CVE-2020-26649

Vulnerability

AtomXCMS 2.0 contains an incorrect access control vulnerability in the admin/dump.php script. The application does not properly enforce authentication or authorization checks, allowing any user who can reach the administrative interface to trigger file deletion operations without valid admin credentials. The issue is present in all versions of AtomXCMS 2.0 as described in the official CVE description and the associated issue report [1].

Exploitation

An attacker with network access to the AtomXCMS administrative panel (typically located at /admin/dump.php) can directly invoke the script without authentication. The dump.php script accepts parameters to specify files or directories to delete, and due to the lack of access control, the attacker can supply arbitrary file paths. The exploitation requires no special privileges or user interaction beyond reaching the vulnerable endpoint [1].

Impact

Successful exploitation allows an attacker to arbitrarily delete files and directories on the server, potentially including configuration files, application code, or critical system data. This can lead to denial of service, data loss, or complete application compromise if sensitive files are removed.
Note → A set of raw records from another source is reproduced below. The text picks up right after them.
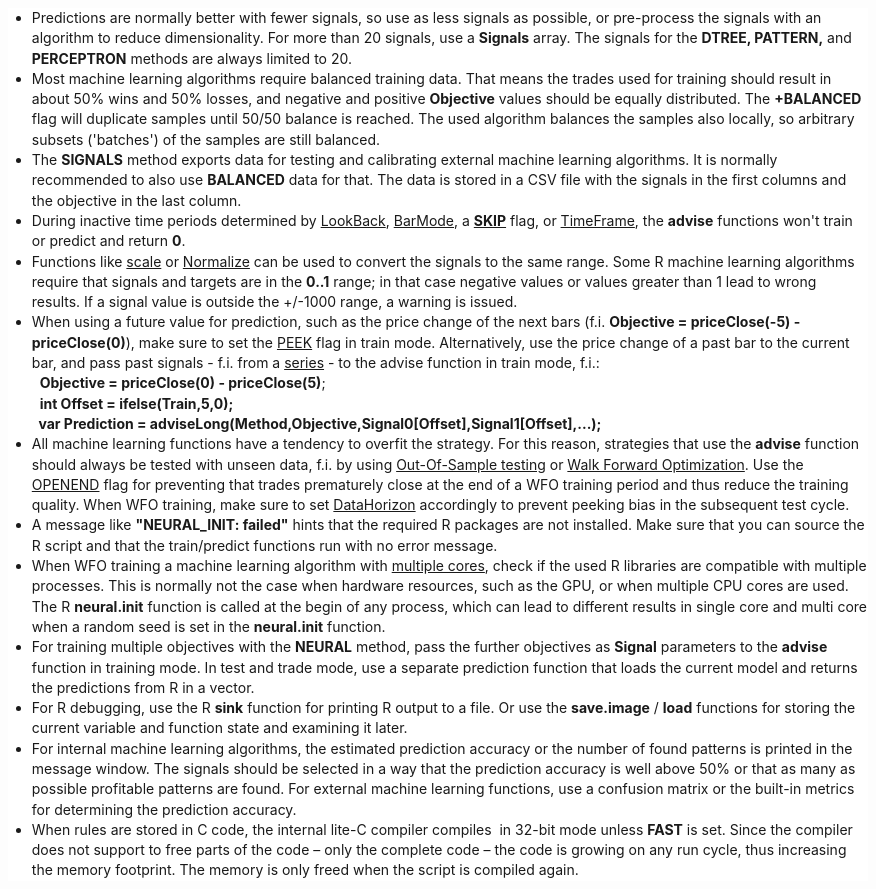 *   Predictions are normally better with fewer signals, so use as less signals as possible, or pre-process the signals with an algorithm to reduce dimensionality. For more than 20 signals, use a **Signals** array. The signals for the **DTREE, PATTERN,** and **PERCEPTRON** methods are always limited to 20.
*   Most machine learning algorithms require balanced training data. That means the trades used for training should result in about 50% wins and 50% losses, and negative and positive **Objective** values should be equally distributed. The **+BALANCED** flag will duplicate samples until 50/50 balance is reached. The used algorithm balances the samples also locally, so arbitrary subsets ('batches') of the samples are still balanced.
*   The **SIGNALS** method exports data for testing and calibrating external machine learning algorithms. It is normally recommended to also use **BALANCED** data for that. The data is stored in a CSV file with the signals in the first columns and the objective in the last column.
*   During inactive time periods determined by [LookBack](181_LookBack_UnstablePeriod.md), [BarMode](200_BarMode.md), a **[SKIP](018_TradeMode.md)** flag, or [TimeFrame](177_BarPeriod_TimeFrame.md), the **advise** functions won't train or predict and return **0**.
*   Functions like [scale](071_cdf_erf_dnorm_qnorm.md) or [Normalize](033_W4a_Indicator_implementation.md) can be used to convert the signals to the same range. Some R machine learning algorithms require that signals and targets are in the **0..1** range; in that case negative values or values greater than 1 lead to wrong results. If a signal value is outside the +/-1000 range, a warning is issued.
*   When using a future value for prediction, such as the price change of the next bars (f.i. **Objective = priceClose(-5) - priceClose(0)**), make sure to set the [PEEK](018_TradeMode.md) flag in train mode. Alternatively, use the price change of a past bar to the current bar, and pass past signals - f.i. from a [series](091_series.md) - to the advise function in train mode, f.i.:  
      **Objective = priceClose(0) - priceClose(5)**;  
      **int Offset = ifelse(Train,5,0);  
      var Prediction = adviseLong(Method,Objective,Signal0\[Offset\],Signal1\[Offset\],...);**
*   All machine learning functions have a tendency to overfit the strategy. For this reason, strategies that use the **advise** function should always be tested with unseen data, f.i. by using [Out-Of-Sample testing](006_Testing.md) or [Walk Forward Optimization](numwfocycles.md). Use the [OPENEND](018_TradeMode.md) flag for preventing that trades prematurely close at the end of a WFO training period and thus reduce the training quality. When WFO training, make sure to set [DataHorizon](dataslope.md) accordingly to prevent peeking bias in the subsequent test cycle.
*   A message like **"NEURAL\_INIT: failed"** hints that the required R packages are not installed. Make sure that you can source the R script and that the train/predict functions run with no error message.
*   When WFO training a machine learning algorithm with [multiple cores](numcores.md), check if the used R libraries are compatible with multiple processes. This is normally not the case when hardware resources, such as the GPU, or when multiple CPU cores are used. The R **neural.init** function is called at the begin of any process, which can lead to different results in single core and multi core when a random seed is set in the **neural.init** function.
*   For training multiple objectives with the **NEURAL** method, pass the further objectives as **Signal** parameters to the **advise** function in training mode. In test and trade mode, use a separate prediction function that loads the current model and returns the predictions from R in a vector.
*   For R debugging, use the R **sink** function for printing R output to a file. Or use the **save.image** / **load** functions for storing the current variable and function state and examining it later.
*   For internal machine learning algorithms, the estimated prediction accuracy or the number of found patterns is printed in the message window. The signals should be selected in a way that the prediction accuracy is well above 50% or that as many as possible profitable patterns are found. For external machine learning functions, use a confusion matrix or the built-in metrics for determining the prediction accuracy.
*   When rules are stored in C code, the internal lite-C compiler compiles  in 32-bit mode unless **FAST** is set. Since the compiler does not support to free parts of the code – only the complete code – the code is growing on any run cycle, thus increasing the memory footprint. The memory is only freed when the script is compiled again.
The impact is limited to file deletion; no code execution is described in the available references [1].

Mitigation

As of the publication date (2020-10-22), no official patch or fixed version has been released for AtomXCMS 2.0. The vendor has not responded to the issue report, and the software appears to be abandoned or unmaintained. Administrators should restrict access to the /admin/ directory using web server access controls (e.g., .htaccess or firewall rules) and consider migrating to an alternative CMS if ongoing support is required [1].